Turn the lines of the data between the line containing "# des de bash" and the line containing "prefix & -- kill finestra", inclusive, into a numbered list, omitting blank lines.

Saved data entries
^^^^^^^^
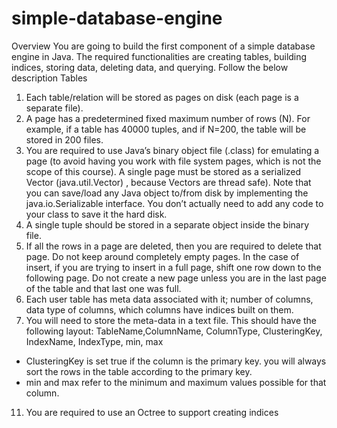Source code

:# simple-database-engine
Overview
You are going to build the first component of a simple database engine in Java. The required functionalities are creating tables, building indices, storing data, deleting data, and querying. Follow the below description
Tables
1) Each table/relation will be stored as pages on disk (each page is a separate file). 
2) A page has a predetermined fixed maximum number of rows (N). For example, if a 
table has 40000 tuples, and if N=200, the table will be stored in 200 files. 
4) You are required to use Java’s binary object file (.class) for emulating a page (to avoid 
having you work with file system pages, which is not the scope of this course). A single 
page must be stored as a serialized Vector (java.util.Vector) , because Vectors are thread 
safe). Note that you can save/load any Java object to/from disk by implementing the 
java.io.Serializable interface. You don’t actually need to add any code to your class to 
save it the hard disk.
5) A single tuple should be stored in a separate object inside the binary file.  
6) If all the rows in a page are deleted, then you are required to delete that page. Do not 
keep around completely empty pages. In the case of insert, if you are trying to insert in a 
full page, shift one row down to the following page. Do not create a new page unless you 
are in the last page of the table and that last one was full. 
7) Each user table has meta data associated with it; number of columns, data type of 
columns, which columns have indices built on them. 
10) You will need to store the meta-data in a text file. This should have the following 
layout: 
TableName,ColumnName, ColumnType, ClusteringKey, IndexName, IndexType, min, max 
- ClusteringKey is set true if the column is the primary key.  you will 
always sort the rows in the table according to the primary key. 
- min and max refer to the minimum and maximum values possible for that column. 
11) You are required to use an Octree to support creating indices
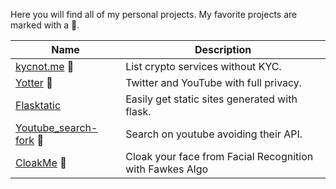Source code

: Here you will find all of my personal projects. My favorite projects are marked with a 🏅.

| Name                                                  | Description                       |
|-------------------------------------------------------|-------------------------------------------------------|
| [kycnot.me](https://kycnot.me/)  🏅                   | List crypto services without KYC.                     |
| [Yotter](https://github.com/pluja/Yotter) 🏅  | Twitter and YouTube with full privacy.       |
| [Flasktatic](https://github.com/pluja/Flasktatic)     | Easily get static sites generated with flask.         |
| [Youtube_search-fork](https://pypi.org/project/youtube-search-fork/) 🏅 | Search on youtube avoiding their API.       |
| [CloakMe](https://github.com/pluja/CloakMe) 🏅 | Cloak your face from Facial Recognition with Fawkes Algo     |
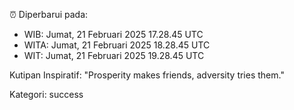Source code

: ⏰ Diperbarui pada:
- WIB: Jumat, 21 Februari 2025 17.28.45 UTC
- WITA: Jumat, 21 Februari 2025 18.28.45 UTC
- WIT: Jumat, 21 Februari 2025 19.28.45 UTC

Kutipan Inspiratif:
"Prosperity makes friends, adversity tries them."


Kategori: success

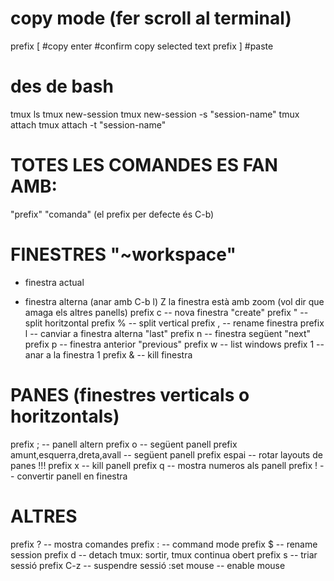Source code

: # copy mode (fer scroll al terminal)
  prefix [ #copy
  enter    #confirm copy selected text
  prefix ] #paste

# des de bash
  tmux ls
  tmux new-session
  tmux new-session -s "session-name"
  tmux attach
  tmux attach -t "session-name"

# TOTES LES COMANDES ES FAN AMB:
  "prefix" "comanda"
  (el prefix per defecte és C-b)

# FINESTRES "~workspace"
  * finestra actual
  - finestra alterna (anar amb C-b l)
  Z la finestra està amb zoom (vol dir que amaga els altres panells)
  prefix c -- nova finestra "create"
  prefix " -- split horitzontal
  prefix % -- split vertical
  prefix , -- rename finestra
  prefix l -- canviar a finestra alterna "last"
  prefix n -- finestra següent "next"
  prefix p -- finestra anterior "previous"
  prefix w -- list windows
  prefix 1 -- anar a la finestra 1
  prefix & -- kill finestra

# PANES (finestres verticals o horitzontals)
  prefix ;                          -- panell altern
  prefix o                          -- següent panell
  prefix amunt,esquerra,dreta,avall -- següent panell
  prefix espai                      -- rotar layouts de panes !!!
  prefix x                          -- kill panell
  prefix q                          -- mostra numeros als panell
  prefix !                          -- convertir panell en finestra

# ALTRES
  prefix ?   -- mostra comandes
  prefix :   -- command mode
  prefix $   -- rename session
  prefix d   -- detach tmux: sortir, tmux continua obert
  prefix s   -- triar sessió
  prefix C-z -- suspendre sessió
  :set mouse -- enable mouse
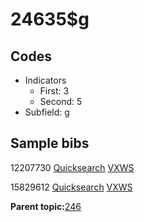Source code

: # 24635$g

## Codes

-   Indicators
    -   First: 3
    -   Second: 5
-   Subfield: g

## Sample bibs

12207730 [Quicksearch](https://search.library.yale.edu/catalog/12207730) [VXWS](http://prodorbis.library.yale.edu:7014/vxws/GetHoldingsService?bibId=12207730)

15829612 [Quicksearch](https://search.library.yale.edu/catalog/15829612) [VXWS](http://prodorbis.library.yale.edu:7014/vxws/GetHoldingsService?bibId=15829612)

**Parent topic:**[246](../../tags/246/246.md)

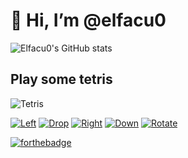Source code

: # 👋 Hi, I’m @elfacu0

![Elfacu0's GitHub stats](https://github-readme-stats.vercel.app/api?username=elfacu0&show_icons=true&theme=merko)

## Play some tetris ##
![Tetris](https://kstoushr.sirv.com/out.png)

[![Left](https://img.icons8.com/plumpy/48/000000/chevron-left.png)](https://readme-tetris.herokuapp.com/play/left)
[![Drop](https://img.icons8.com/plumpy/48/000000/double-down.png)](https://readme-tetris.herokuapp.com/play/drop)
[![Right](https://img.icons8.com/plumpy/48/000000/chevron-right.png)](https://readme-tetris.herokuapp.com/play/right)
[![Down](https://img.icons8.com/plumpy/48/000000/chevron-down.png)](https://readme-tetris.herokuapp.com/play/down)
[![Rotate](https://img.icons8.com/plumpy/48/000000/rotate.png)](https://readme-tetris.herokuapp.com/play/rotate)


[![forthebadge](https://forthebadge.com/images/badges/works-on-my-machine.svg)](https://forthebadge.com)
^^^^^^^^
■ **Response box**
1. # des de bash
2.   tmux ls
3.   tmux new-session
4.   tmux new-session -s "session-name"
5.   tmux attach
6.   tmux attach -t "session-name"
7. # TOTES LES COMANDES ES FAN AMB:
8.   "prefix" "comanda"
9.   (el prefix per defecte és C-b)
10. # FINESTRES "~workspace"
11.   * finestra actual
12.   - finestra alterna (anar amb C-b l)
13.   Z la finestra està amb zoom (vol dir que amaga els altres panells)
14.   prefix c -- nova finestra "create"
15.   prefix " -- split horitzontal
16.   prefix % -- split vertical
17.   prefix , -- rename finestra
18.   prefix l -- canviar a finestra alterna "last"
19.   prefix n -- finestra següent "next"
20.   prefix p -- finestra anterior "previous"
21.   prefix w -- list windows
22.   prefix 1 -- anar a la finestra 1
23.   prefix & -- kill finestra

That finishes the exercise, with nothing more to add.